Available data:
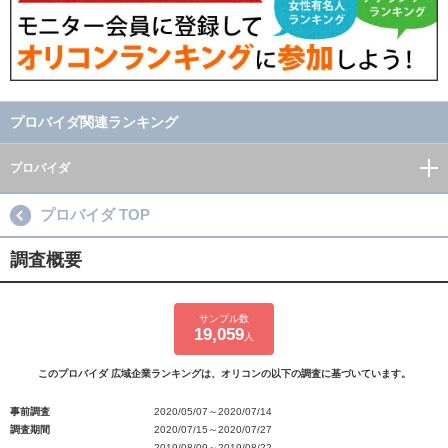
プロバイダ関連ランキング
プロバイダ
プロバイダ TOP
調査概要
サンプル数
19,059
人
このプロバイダ 広域企業ランキングは、オリコンの以下の調査に基づいています。
事前調査
2020/05/07～2020/07/14
調査期間
2020/07/15～2020/07/27
2019/08/09～2019/08/22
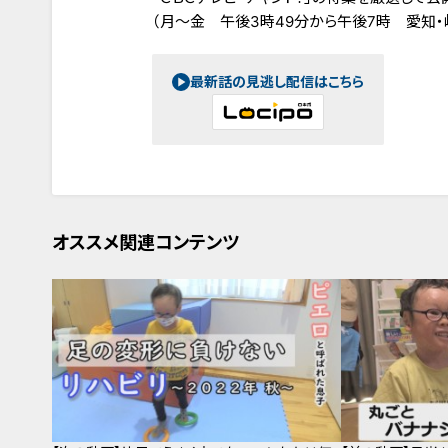
（月～金 午後3時49分から午後7時 愛知・
最新話の見逃し配信はこちら
オススメ関連コンテンツ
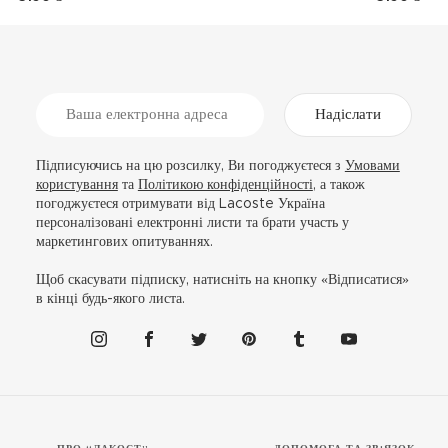
Надіслати
Підписуючись на цю розсилку, Ви погоджуєтеся з
Умовами
користування
та
Політикою конфіденційності
, а також
погоджуєтеся отримувати від Lacoste Україна
персоналізовані електронні листи та брати участь у
маркетингових опитуваннях.
Щоб скасувати підписку, натисніть на кнопку «Відписатися»
в кінці будь-якого листа.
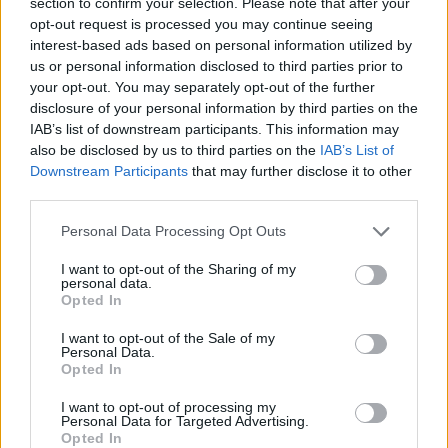
section to confirm your selection. Please note that after your
Test tunnel Olbia: rampe chiuse ancora fino a
opt-out request is processed you may continue seeing
fine agosto
interest-based ads based on personal information utilized by
us or personal information disclosed to third parties prior to
your opt-out. You may separately opt-out of the further
Aggius conquista la classifica delle mete più
disclosure of your personal information by third parties on the
amate dell’estate 2026
IAB’s list of downstream participants. This information may
also be disclosed by us to third parties on the
IAB’s List of
Downstream Participants
that may further disclose it to other
third parties.
Please note that this website/app uses one or more Google
Personal Data Processing Opt Outs
services and may gather and store information including but
not limited to your visit or usage behaviour. You may click to
I want to opt-out of the Sharing of my
personal data.
grant or deny consent to Google and its third-party tags to
Opted In
use your data for below specified purposes in below Google
consent section.
I want to opt-out of the Sale of my
Personal Data.
Opted In
NECROLOGIE
I want to opt-out of processing my
Personal Data for Targeted Advertising.
Mario Malu
Opted In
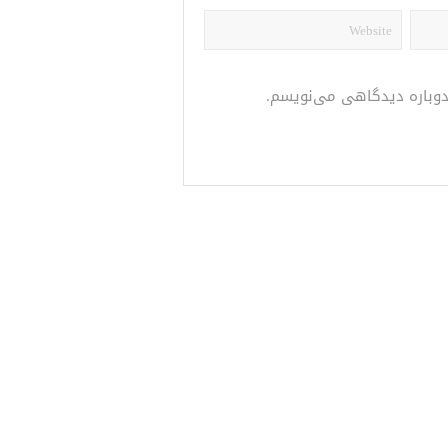
 دوباره دیدگاهی می‌نویسم.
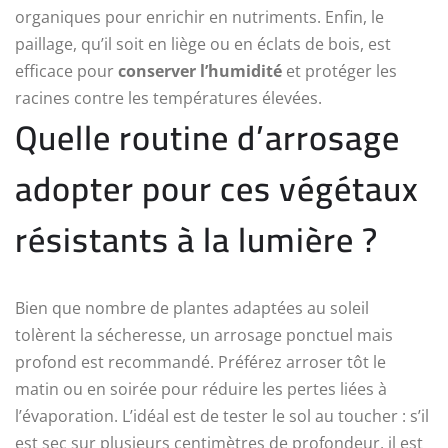
organiques pour enrichir en nutriments. Enfin, le
paillage, qu’il soit en liège ou en éclats de bois, est
efficace pour
conserver l’humidité
et protéger les
racines contre les températures élevées.
Quelle routine d’arrosage
adopter pour ces végétaux
résistants à la lumière ?
Bien que nombre de plantes adaptées au soleil
tolèrent la sécheresse, un arrosage ponctuel mais
profond est recommandé. Préférez arroser tôt le
matin ou en soirée pour réduire les pertes liées à
l’évaporation. L’idéal est de tester le sol au toucher : s’il
est sec sur plusieurs centimètres de profondeur, il est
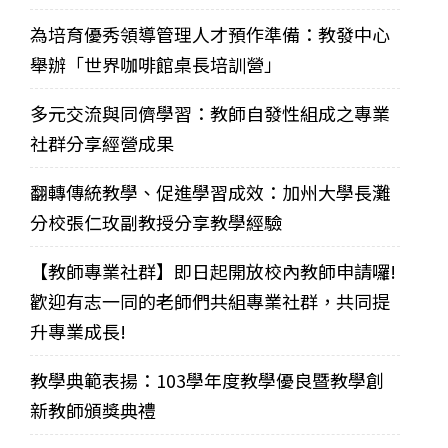
為培育優秀領導管理人才預作準備：教發中心
舉辦「世界咖啡館桌長培訓營」
多元交流與同儕學習：教師自發性組成之專業
社群分享經營成果
翻轉傳統教學、促進學習成效：加州大學長灘
分校張仁玫副教授分享教學經驗
【教師專業社群】即日起開放校內教師申請囉!
歡迎有志一同的老師們共組專業社群，共同提
升專業成長!
教學典範表揚：103學年度教學優良暨教學創
新教師頒獎典禮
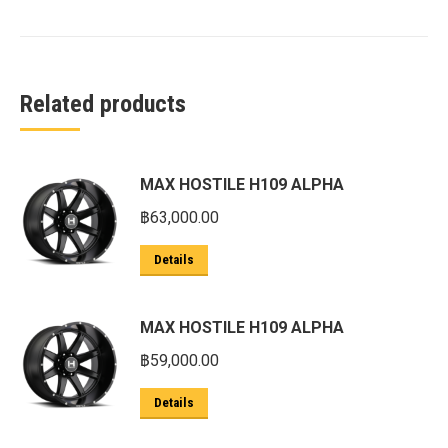
Related products
MAX HOSTILE H109 ALPHA
฿
63,000.00
Details
MAX HOSTILE H109 ALPHA
฿
59,000.00
Details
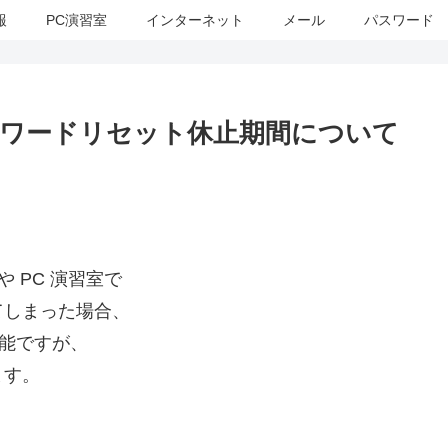
報
PC演習室
インターネット
メール
パスワード
」 パスワードリセット休止期間について
al や PC 演習室で
てしまった場合、
可能ですが、
ます。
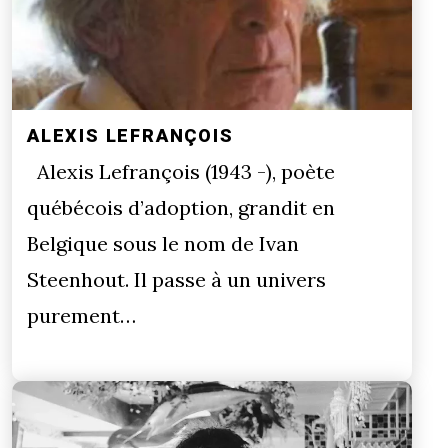
ALEXIS LEFRANÇOIS
Alexis Lefrançois (1943 -), poète
québécois d’adoption, grandit en
Belgique sous le nom de Ivan
Steenhout. Il passe à un univers
purement…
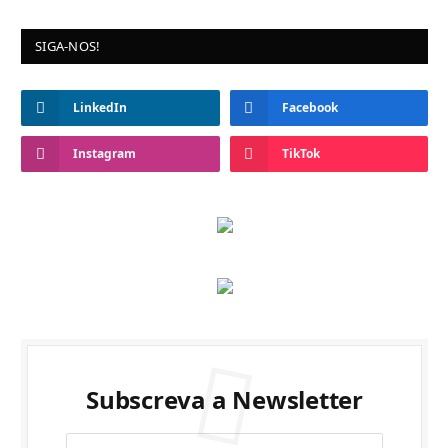
SIGA-NOS!
LinkedIn
Facebook
Instagram
TikTok
Subscreva a Newsletter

Exercise aim: Should a picture appear among the entries above, omit it and repeat everything else exactly.

Solution:
プロバイダ関連ランキング
プロバイダ
プロバイダ TOP
調査概要
サンプル数
19,059
人
このプロバイダ 広域企業ランキングは、オリコンの以下の調査に基づいています。
事前調査
2020/05/07～2020/07/14
調査期間
2020/07/15～2020/07/27
2019/08/09～2019/08/22
（月～金 午後3時49分から午後7時 愛知・
最新話の見逃し配信はこちら
オススメ関連コンテンツ
Надіслати
Підписуючись на цю розсилку, Ви погоджуєтеся з
Умовами
користування
та
Політикою конфіденційності
, а також
погоджуєтеся отримувати від Lacoste Україна
персоналізовані електронні листи та брати участь у
маркетингових опитуваннях.
Щоб скасувати підписку, натисніть на кнопку «Відписатися»
в кінці будь-якого листа.
section to confirm your selection. Please note that after your
Test tunnel Olbia: rampe chiuse ancora fino a
opt-out request is processed you may continue seeing
fine agosto
interest-based ads based on personal information utilized by
us or personal information disclosed to third parties prior to
your opt-out. You may separately opt-out of the further
Aggius conquista la classifica delle mete più
disclosure of your personal information by third parties on the
amate dell’estate 2026
IAB’s list of downstream participants. This information may
also be disclosed by us to third parties on the
IAB’s List of
Downstream Participants
that may further disclose it to other
third parties.
Please note that this website/app uses one or more Google
Personal Data Processing Opt Outs
services and may gather and store information including but
not limited to your visit or usage behaviour. You may click to
I want to opt-out of the Sharing of my
personal data.
grant or deny consent to Google and its third-party tags to
Opted In
use your data for below specified purposes in below Google
consent section.
I want to opt-out of the Sale of my
Personal Data.
Opted In
NECROLOGIE
I want to opt-out of processing my
Personal Data for Targeted Advertising.
Mario Malu
Opted In
 دوباره دیدگاهی می‌نویسم.
organiques pour enrichir en nutriments. Enfin, le
paillage, qu’il soit en liège ou en éclats de bois, est
efficace pour
conserver l’humidité
et protéger les
racines contre les températures élevées.
Quelle routine d’arrosage
adopter pour ces végétaux
résistants à la lumière ?
Bien que nombre de plantes adaptées au soleil
tolèrent la sécheresse, un arrosage ponctuel mais
profond est recommandé. Préférez arroser tôt le
matin ou en soirée pour réduire les pertes liées à
l’évaporation. L’idéal est de tester le sol au toucher : s’il
est sec sur plusieurs centimètres de profondeur, il est
為培育優秀領導管理人才預作準備：教發中心
舉辦「世界咖啡館桌長培訓營」
多元交流與同儕學習：教師自發性組成之專業
社群分享經營成果
翻轉傳統教學、促進學習成效：加州大學長灘
分校張仁玫副教授分享教學經驗
【教師專業社群】即日起開放校內教師申請囉!
歡迎有志一同的老師們共組專業社群，共同提
升專業成長!
教學典範表揚：103學年度教學優良暨教學創
新教師頒獎典禮
Related products
MAX HOSTILE H109 ALPHA
฿
63,000.00
Details
MAX HOSTILE H109 ALPHA
฿
59,000.00
Details
報
PC演習室
インターネット
メール
パスワード
」 パスワードリセット休止期間について
al や PC 演習室で
てしまった場合、
可能ですが、
ます。
ALEXIS LEFRANÇOIS
Alexis Lefrançois (1943 -), poète
québécois d’adoption, grandit en
Belgique sous le nom de Ivan
Steenhout. Il passe à un univers
purement…
SIGA-NOS!
LinkedIn
Facebook
Instagram
TikTok
Subscreva a Newsletter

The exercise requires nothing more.